El caso es que el realismo está haciendo la competencia de forma desleal al surrealismo. A ver si no: el actual presidente de la patronal es un negacionista de la situación laboral. El anterior está en la cárcel por “malas” prácticas empresariales. El vicepresidente actual de la patronal y presidente de los empresarios madrileños va a ir pronto a hacerle compañía, por ignorar algo tan básico en el funcionamiento de las empresas, como es la debida tributación a la Seguridad Social. Su amparadora, y expresidenta de la CA de Madrid, todo lo que tiene que decir es que “estamos en un estado de derecho y el señor Fernández merece todos mis respetos”. Pues qué bien, respetemos todos a D. Arturo, que de momento, de forma constatable, acumula 16 multas de la Seguridad Social por impago (total medio millón largo de Eurípides).
Del resto, de lo que viene de lejos, prefiero ni mencionarlo que ya está muy trillado, pero por seguir con la actualidad del último minuto, hay tres primas y una tía, o la abuela, uno ya no sabe, del rey, que van a ser imputadas por su relación con la mafia china. La realeza no sale de las redes delictivas. Ahora metida en la multinacional del blanqueo, donde su CEO, Gao Ping, el chino malo, está en la calle por un error del juez, pero que si no llega a ser por ese fallo tan tonto sería compañero de celda de los anteriormente citados.
Joder, si es que todo parece mentira de lo irreal que es.
Yo de momento, veo una posible salida a mi existencia postulándome como próximo papa ahora que ha quedado vacante el puesto. A ver si es verdad.

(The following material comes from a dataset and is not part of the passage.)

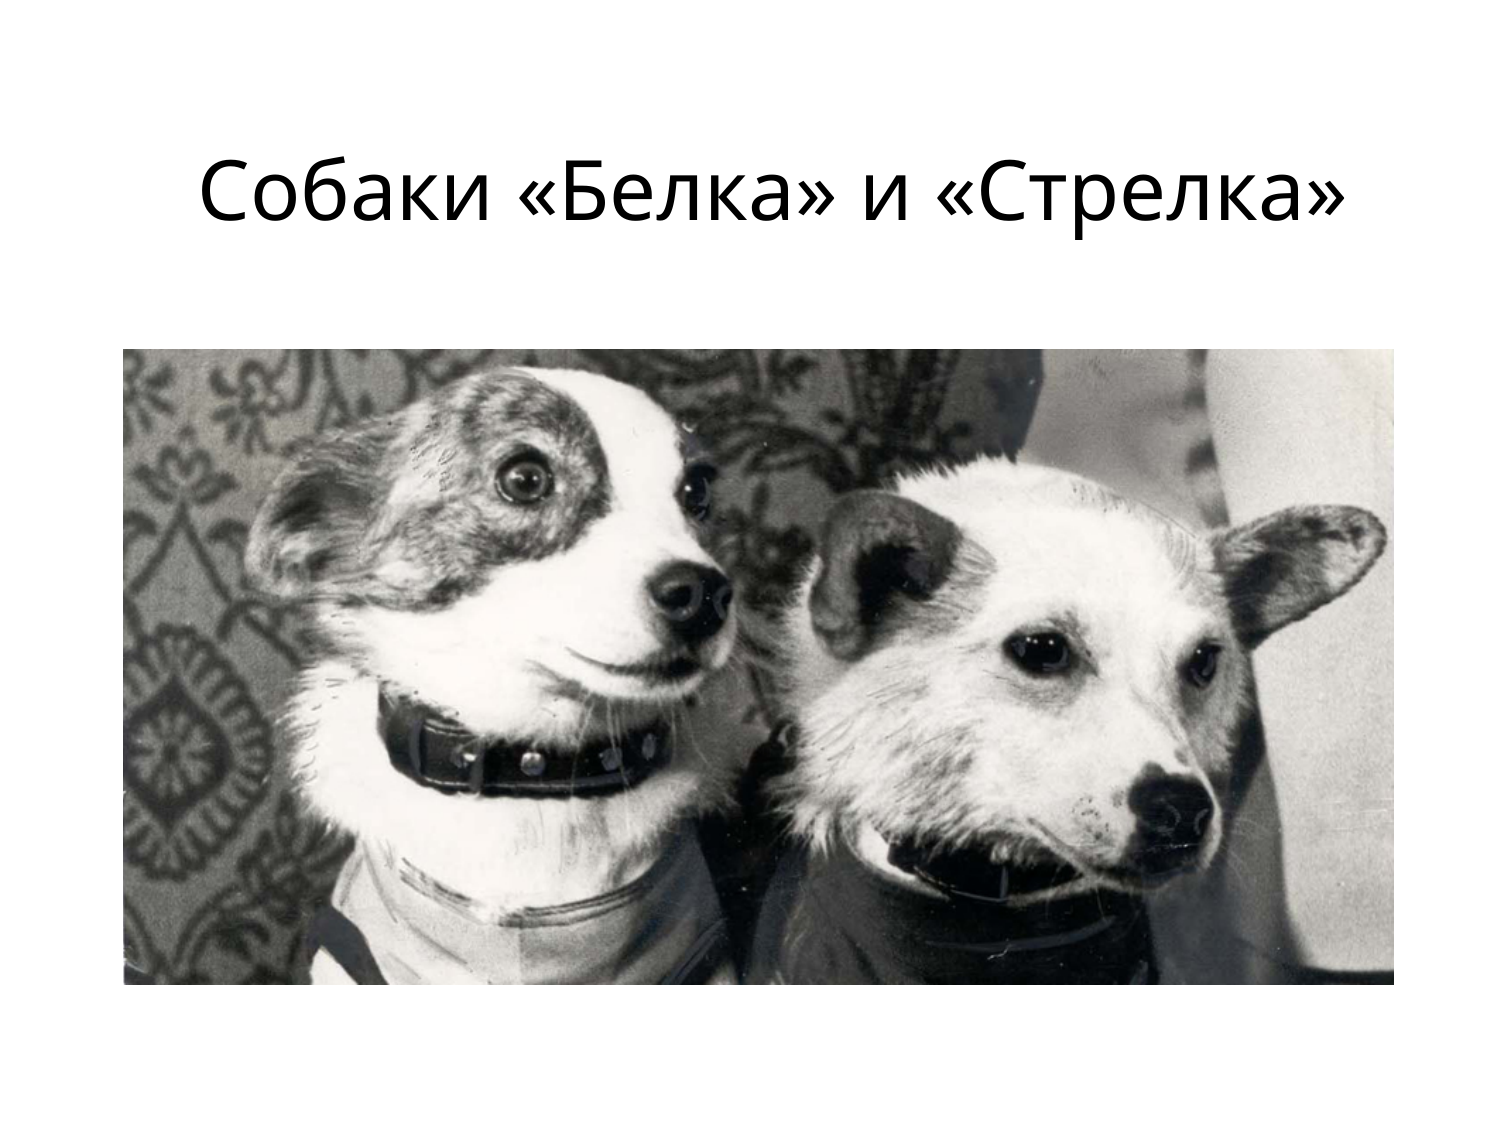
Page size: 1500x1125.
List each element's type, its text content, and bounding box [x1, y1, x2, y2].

miércoles, 6 de febrero de 2013

Mi abuelo menguante



Mi abuelo esperaba todos los años la llegada de la primavera con verdadero entusiasmo. No era algo nuevo, aparecido con la edad, sino que le había pasado siempre, desde que era niño. O al menos eso era lo que me contaba a mí, que siempre le había gustado muchísimo la primavera. Quizá por eso lo sintió tanto cuando un año ocurrió algo insólito: no hubo primavera. No es que se alargara el invierno, o entrara antes el verano, no; sencillamente ese año tuvo sólo nueve meses y justo los tres que faltaron eran los correspondientes a la primavera. Mi abuelo, como os podéis imaginar, se llevó un disgustazo enorme, pero qué iba a hacer el hombre. Lo curioso del fenómeno es que así volvió a suceder al siguiente año y al siguiente, de modo que a partir de entonces los años se sucedían sin primavera. Años de nueve meses, justo lo que dura la gestación del siguiente.
Mi abuelo, que era una persona muy adaptativa con un gran sentido práctico, empezó entonces a disfrutar con mayor entusiasmo del verano, y cuando ya estaba prácticamente acostumbrado a tener sólo tres estaciones, de repente llegó un momento en que tampoco hubo verano. Pasó lo mismo que cuando desapareció la primavera, no quedó ni rastro. Sólo seis meses  y hala, ya estaban celebrando la llegada del siguiente año, que como era de prever, también pasó directamente del invierno al otoño. Y pasaron muchos años que eran medios años cuando finalmente sucedió algo que ya estaba esperando mi abuelo: años de tres meses. Sólo invierno. Hasta que llegó un día, bastante frío, claro, en que también desapareció el invierno, con lo que a mi abuelo no le quedó otra salida que morirse.
Y así vive desde entonces, completamente muerto, pasando años que no existen.